Assignment
All lines from the one with "License information" onward, through the last line of the records below, are to be retyped word for word.

(Saved data entries)
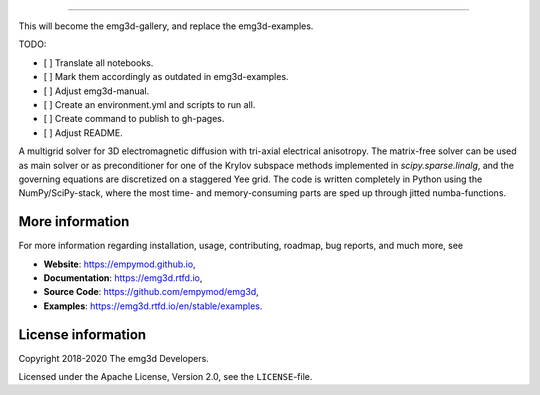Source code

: .. image:: https://raw.githubusercontent.com/empymod/emg3d-logo/master/logo-emg3d-cut.png
   :target: https://empymod.github.io
   :alt: emg3d logo
   
----

.. sphinx-inclusion-marker


This will become the emg3d-gallery, and replace the emg3d-examples.

TODO:

- [ ] Translate all notebooks.
- [ ] Mark them accordingly as outdated in emg3d-examples.
- [ ] Adjust emg3d-manual.
- [ ] Create an environment.yml and scripts to run all.
- [ ] Create command to publish to gh-pages.
- [ ] Adjust README.


A multigrid solver for 3D electromagnetic diffusion with tri-axial electrical
anisotropy. The matrix-free solver can be used as main solver or as
preconditioner for one of the Krylov subspace methods implemented in
`scipy.sparse.linalg`, and the governing equations are discretized on a
staggered Yee grid. The code is written completely in Python using the
NumPy/SciPy-stack, where the most time- and memory-consuming parts are sped up
through jitted numba-functions.


More information
================
For more information regarding installation, usage, contributing, roadmap, bug
reports, and much more, see

- **Website**: https://empymod.github.io,
- **Documentation**: https://emg3d.rtfd.io,
- **Source Code**: https://github.com/empymod/emg3d,
- **Examples**: https://emg3d.rtfd.io/en/stable/examples.


License information
===================

Copyright 2018-2020 The emg3d Developers.

Licensed under the Apache License, Version 2.0, see the ``LICENSE``-file.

Response to this task
License information
===================

Copyright 2018-2020 The emg3d Developers.

Licensed under the Apache License, Version 2.0, see the ``LICENSE``-file.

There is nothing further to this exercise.